> **What is needed**: Reproduce the lines of every item below, changing each occurrence of "catalogue / barcode" to "catalog number" and leaving everything else as it is.
+++ Entries
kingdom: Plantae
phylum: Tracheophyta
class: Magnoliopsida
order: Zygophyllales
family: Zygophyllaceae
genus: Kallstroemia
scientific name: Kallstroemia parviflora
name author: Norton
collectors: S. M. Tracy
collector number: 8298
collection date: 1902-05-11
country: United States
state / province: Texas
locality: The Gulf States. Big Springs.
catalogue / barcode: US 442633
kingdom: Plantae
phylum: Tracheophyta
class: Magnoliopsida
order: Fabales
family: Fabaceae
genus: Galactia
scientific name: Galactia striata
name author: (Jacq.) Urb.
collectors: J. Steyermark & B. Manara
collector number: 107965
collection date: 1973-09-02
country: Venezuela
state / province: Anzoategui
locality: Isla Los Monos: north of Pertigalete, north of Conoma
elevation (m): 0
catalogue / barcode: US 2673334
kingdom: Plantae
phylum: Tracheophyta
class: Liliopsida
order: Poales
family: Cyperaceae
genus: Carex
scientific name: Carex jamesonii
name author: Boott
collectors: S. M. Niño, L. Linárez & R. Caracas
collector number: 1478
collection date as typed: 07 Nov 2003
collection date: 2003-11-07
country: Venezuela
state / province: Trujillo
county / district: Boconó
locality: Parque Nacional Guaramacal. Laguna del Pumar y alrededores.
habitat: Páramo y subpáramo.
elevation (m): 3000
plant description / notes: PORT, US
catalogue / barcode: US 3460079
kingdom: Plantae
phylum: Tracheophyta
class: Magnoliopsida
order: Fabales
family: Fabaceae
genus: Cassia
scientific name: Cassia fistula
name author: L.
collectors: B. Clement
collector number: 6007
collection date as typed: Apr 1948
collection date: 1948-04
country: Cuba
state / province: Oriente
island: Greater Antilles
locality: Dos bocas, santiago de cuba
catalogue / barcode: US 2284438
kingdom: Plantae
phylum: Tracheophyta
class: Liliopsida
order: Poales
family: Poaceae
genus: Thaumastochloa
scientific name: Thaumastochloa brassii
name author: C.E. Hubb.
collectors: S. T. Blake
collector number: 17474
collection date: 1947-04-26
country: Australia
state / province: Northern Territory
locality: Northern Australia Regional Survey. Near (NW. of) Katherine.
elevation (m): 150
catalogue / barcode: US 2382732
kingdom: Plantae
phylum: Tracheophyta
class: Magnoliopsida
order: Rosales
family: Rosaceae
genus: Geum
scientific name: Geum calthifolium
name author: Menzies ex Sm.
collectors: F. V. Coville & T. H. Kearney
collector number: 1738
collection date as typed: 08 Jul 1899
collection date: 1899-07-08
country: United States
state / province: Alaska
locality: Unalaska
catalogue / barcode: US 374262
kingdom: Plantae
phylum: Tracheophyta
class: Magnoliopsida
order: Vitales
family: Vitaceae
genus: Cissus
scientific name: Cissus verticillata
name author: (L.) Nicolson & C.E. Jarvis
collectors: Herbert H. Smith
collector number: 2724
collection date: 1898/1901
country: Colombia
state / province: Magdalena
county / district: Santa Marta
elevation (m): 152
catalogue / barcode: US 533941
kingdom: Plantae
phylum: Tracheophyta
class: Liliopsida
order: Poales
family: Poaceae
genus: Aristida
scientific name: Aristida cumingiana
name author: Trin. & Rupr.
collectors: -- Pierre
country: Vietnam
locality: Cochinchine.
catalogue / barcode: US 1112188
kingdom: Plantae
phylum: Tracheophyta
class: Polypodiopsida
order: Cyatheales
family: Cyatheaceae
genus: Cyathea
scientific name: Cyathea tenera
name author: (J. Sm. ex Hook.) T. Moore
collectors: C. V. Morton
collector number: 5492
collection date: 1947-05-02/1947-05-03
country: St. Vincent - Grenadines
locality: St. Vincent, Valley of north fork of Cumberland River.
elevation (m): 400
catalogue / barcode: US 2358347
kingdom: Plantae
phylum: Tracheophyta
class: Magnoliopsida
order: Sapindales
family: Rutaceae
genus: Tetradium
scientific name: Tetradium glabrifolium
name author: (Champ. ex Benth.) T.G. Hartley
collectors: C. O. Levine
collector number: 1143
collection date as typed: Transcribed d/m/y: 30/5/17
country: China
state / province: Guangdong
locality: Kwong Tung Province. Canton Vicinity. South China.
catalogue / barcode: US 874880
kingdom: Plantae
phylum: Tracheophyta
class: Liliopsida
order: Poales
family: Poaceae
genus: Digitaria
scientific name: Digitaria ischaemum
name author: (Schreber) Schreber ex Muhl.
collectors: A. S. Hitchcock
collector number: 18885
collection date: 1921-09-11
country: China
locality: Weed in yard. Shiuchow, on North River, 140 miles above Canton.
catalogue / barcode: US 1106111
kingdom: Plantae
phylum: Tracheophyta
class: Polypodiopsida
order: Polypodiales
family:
++++++
> **Answer to this problem**:
kingdom: Plantae
phylum: Tracheophyta
class: Magnoliopsida
order: Zygophyllales
family: Zygophyllaceae
genus: Kallstroemia
scientific name: Kallstroemia parviflora
name author: Norton
collectors: S. M. Tracy
collector number: 8298
collection date: 1902-05-11
country: United States
state / province: Texas
locality: The Gulf States. Big Springs.
catalog number: US 442633
kingdom: Plantae
phylum: Tracheophyta
class: Magnoliopsida
order: Fabales
family: Fabaceae
genus: Galactia
scientific name: Galactia striata
name author: (Jacq.) Urb.
collectors: J. Steyermark & B. Manara
collector number: 107965
collection date: 1973-09-02
country: Venezuela
state / province: Anzoategui
locality: Isla Los Monos: north of Pertigalete, north of Conoma
elevation (m): 0
catalog number: US 2673334
kingdom: Plantae
phylum: Tracheophyta
class: Liliopsida
order: Poales
family: Cyperaceae
genus: Carex
scientific name: Carex jamesonii
name author: Boott
collectors: S. M. Niño, L. Linárez & R. Caracas
collector number: 1478
collection date as typed: 07 Nov 2003
collection date: 2003-11-07
country: Venezuela
state / province: Trujillo
county / district: Boconó
locality: Parque Nacional Guaramacal. Laguna del Pumar y alrededores.
habitat: Páramo y subpáramo.
elevation (m): 3000
plant description / notes: PORT, US
catalog number: US 3460079
kingdom: Plantae
phylum: Tracheophyta
class: Magnoliopsida
order: Fabales
family: Fabaceae
genus: Cassia
scientific name: Cassia fistula
name author: L.
collectors: B. Clement
collector number: 6007
collection date as typed: Apr 1948
collection date: 1948-04
country: Cuba
state / province: Oriente
island: Greater Antilles
locality: Dos bocas, santiago de cuba
catalog number: US 2284438
kingdom: Plantae
phylum: Tracheophyta
class: Liliopsida
order: Poales
family: Poaceae
genus: Thaumastochloa
scientific name: Thaumastochloa brassii
name author: C.E. Hubb.
collectors: S. T. Blake
collector number: 17474
collection date: 1947-04-26
country: Australia
state / province: Northern Territory
locality: Northern Australia Regional Survey. Near (NW. of) Katherine.
elevation (m): 150
catalog number: US 2382732
kingdom: Plantae
phylum: Tracheophyta
class: Magnoliopsida
order: Rosales
family: Rosaceae
genus: Geum
scientific name: Geum calthifolium
name author: Menzies ex Sm.
collectors: F. V. Coville & T. H. Kearney
collector number: 1738
collection date as typed: 08 Jul 1899
collection date: 1899-07-08
country: United States
state / province: Alaska
locality: Unalaska
catalog number: US 374262
kingdom: Plantae
phylum: Tracheophyta
class: Magnoliopsida
order: Vitales
family: Vitaceae
genus: Cissus
scientific name: Cissus verticillata
name author: (L.) Nicolson & C.E. Jarvis
collectors: Herbert H. Smith
collector number: 2724
collection date: 1898/1901
country: Colombia
state / province: Magdalena
county / district: Santa Marta
elevation (m): 152
catalog number: US 533941
kingdom: Plantae
phylum: Tracheophyta
class: Liliopsida
order: Poales
family: Poaceae
genus: Aristida
scientific name: Aristida cumingiana
name author: Trin. & Rupr.
collectors: -- Pierre
country: Vietnam
locality: Cochinchine.
catalog number: US 1112188
kingdom: Plantae
phylum: Tracheophyta
class: Polypodiopsida
order: Cyatheales
family: Cyatheaceae
genus: Cyathea
scientific name: Cyathea tenera
name author: (J. Sm. ex Hook.) T. Moore
collectors: C. V. Morton
collector number: 5492
collection date: 1947-05-02/1947-05-03
country: St. Vincent - Grenadines
locality: St. Vincent, Valley of north fork of Cumberland River.
elevation (m): 400
catalog number: US 2358347
kingdom: Plantae
phylum: Tracheophyta
class: Magnoliopsida
order: Sapindales
family: Rutaceae
genus: Tetradium
scientific name: Tetradium glabrifolium
name author: (Champ. ex Benth.) T.G. Hartley
collectors: C. O. Levine
collector number: 1143
collection date as typed: Transcribed d/m/y: 30/5/17
country: China
state / province: Guangdong
locality: Kwong Tung Province. Canton Vicinity. South China.
catalog number: US 874880
kingdom: Plantae
phylum: Tracheophyta
class: Liliopsida
order: Poales
family: Poaceae
genus: Digitaria
scientific name: Digitaria ischaemum
name author: (Schreber) Schreber ex Muhl.
collectors: A. S. Hitchcock
collector number: 18885
collection date: 1921-09-11
country: China
locality: Weed in yard. Shiuchow, on North River, 140 miles above Canton.
catalog number: US 1106111
kingdom: Plantae
phylum: Tracheophyta
class: Polypodiopsida
order: Polypodiales
family:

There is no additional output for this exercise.